Netflix takes a radically different approach. It incorporates two unique practices. First, board members periodically attend (in an observing capacity only) monthly and quarterly senior management meetings. What’s more, communication with the board comes in the form of a short, online memo that allows directors to ask questions and comment within the document. Executives can amend the text and answer questions in what is essentially a living document. (HBR)

For government agencies, the same model can be applied to state and local governing bodies — whether an IT governance committee or a city council — the transparent operating model leverage by Netflix has the potential to also improve the way government organizations work as well.

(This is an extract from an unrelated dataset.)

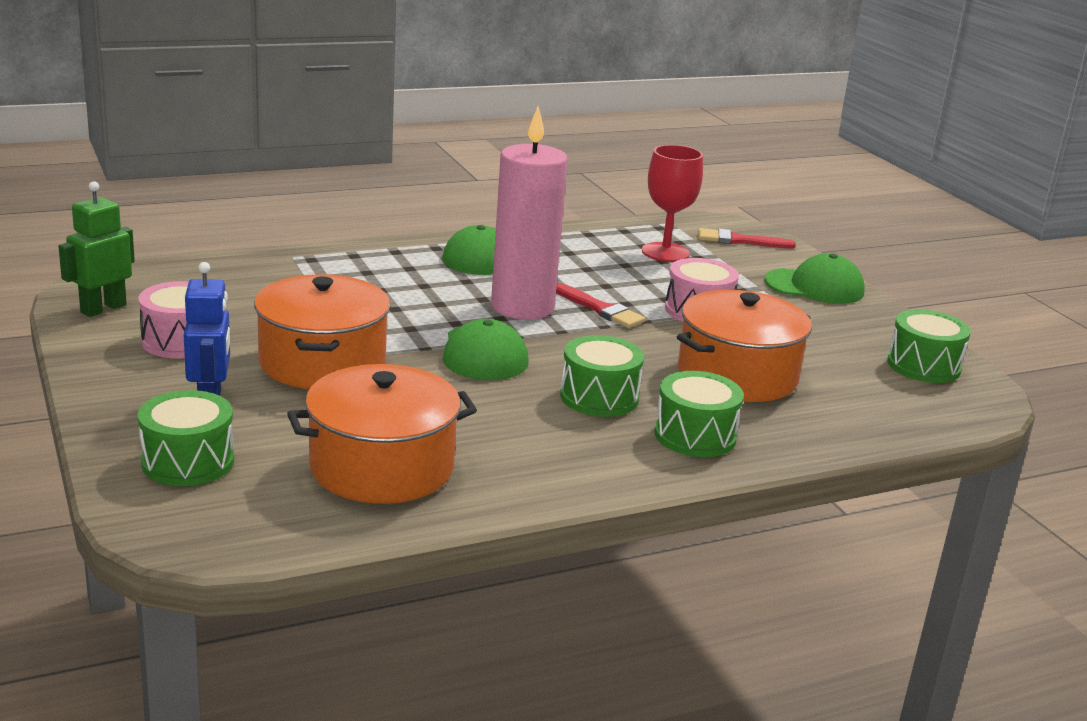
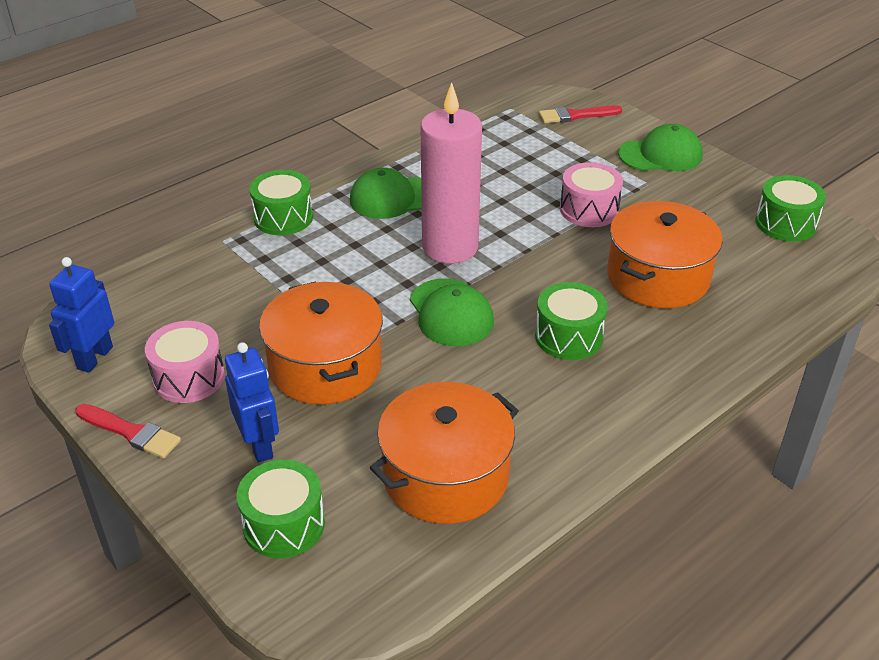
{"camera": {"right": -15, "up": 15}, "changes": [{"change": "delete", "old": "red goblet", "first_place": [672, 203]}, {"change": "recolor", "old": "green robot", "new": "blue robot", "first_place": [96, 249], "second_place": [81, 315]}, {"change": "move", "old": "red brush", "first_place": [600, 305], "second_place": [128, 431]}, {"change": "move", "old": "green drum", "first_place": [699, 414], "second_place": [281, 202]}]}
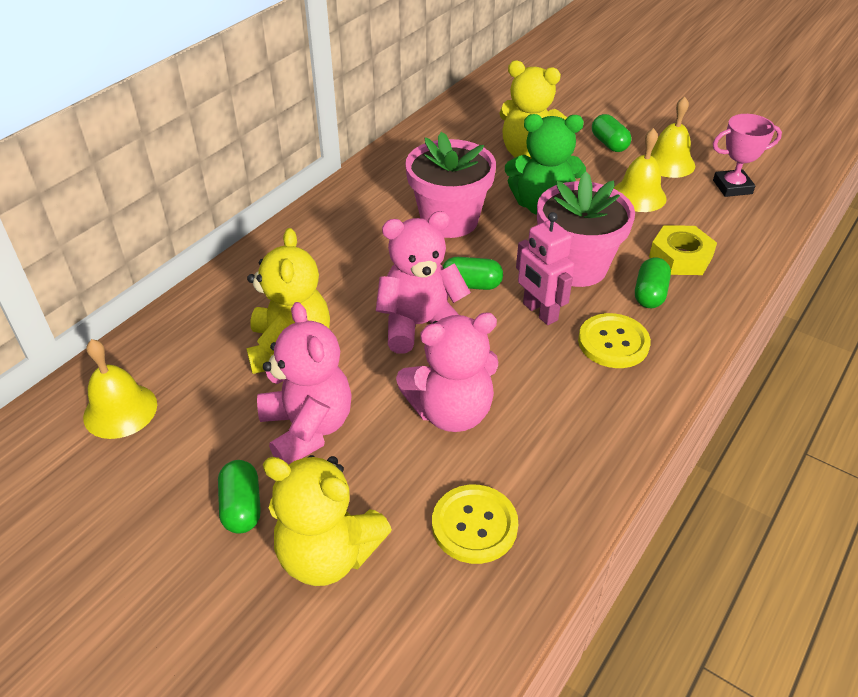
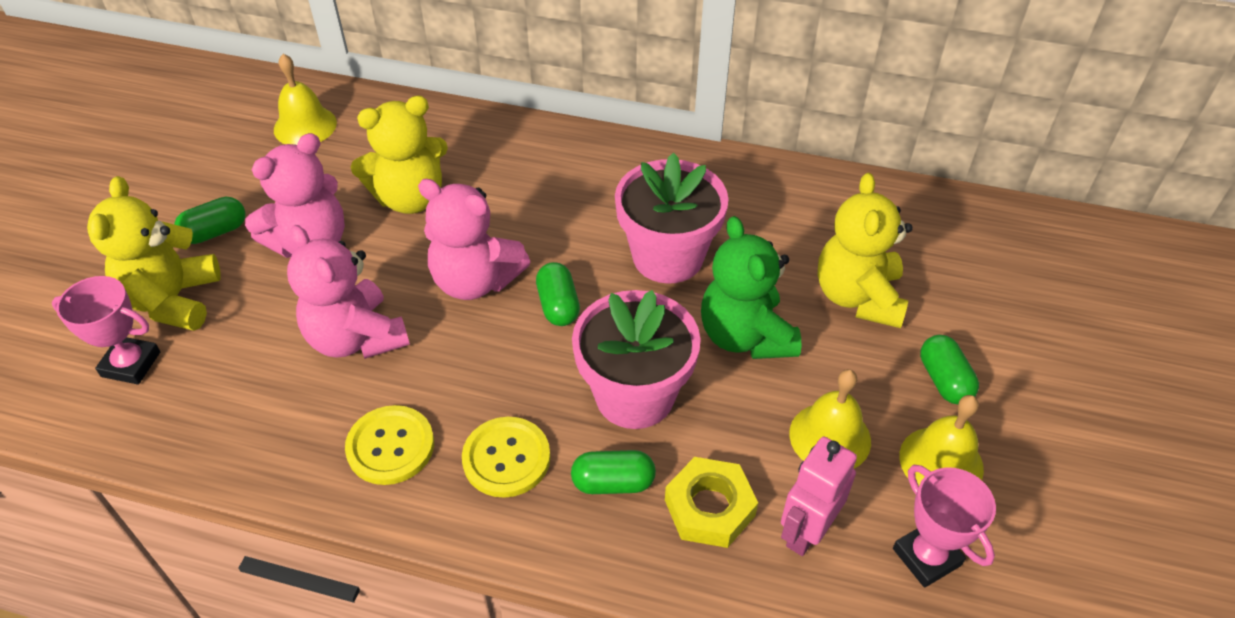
{"camera": {"right": 70, "up": 5}, "changes": [{"change": "rotate", "old": "green capsule", "first_place": [611, 133], "second_place": [949, 369], "degrees": -60}, {"change": "rotate", "old": "pink teddy bear", "first_place": [423, 282], "second_place": [474, 239], "degrees": 150}, {"change": "move", "old": "pink robot", "first_place": [545, 268], "second_place": [819, 496]}, {"change": "move", "old": "yellow button", "first_place": [475, 524], "second_place": [389, 445]}, {"change": "insert", "new": "pink trophy", "second_place": [106, 330]}]}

🚀 Google’s ML Kit makes it easy to add AI smarts to iOS and Android apps https://tcrn.ch/2I6m5I7

🏛 Why it Matters for Government: Another announcement from I/O 2018 was that Google was launching a new software development kit (SDK) for iOS and Android developers to embed machine learning capabilities into their mobile apps. The SDK is called ML Kit and provides online and offline machine learning templates for developers to add features like image classification directly into their apps. For government agencies, this is a reminder that the barriers of using advanced technologies continue to fall, which continues to lower the barrier to incorporating state-of-the-art use-cases in government applications without the high upfront development costs.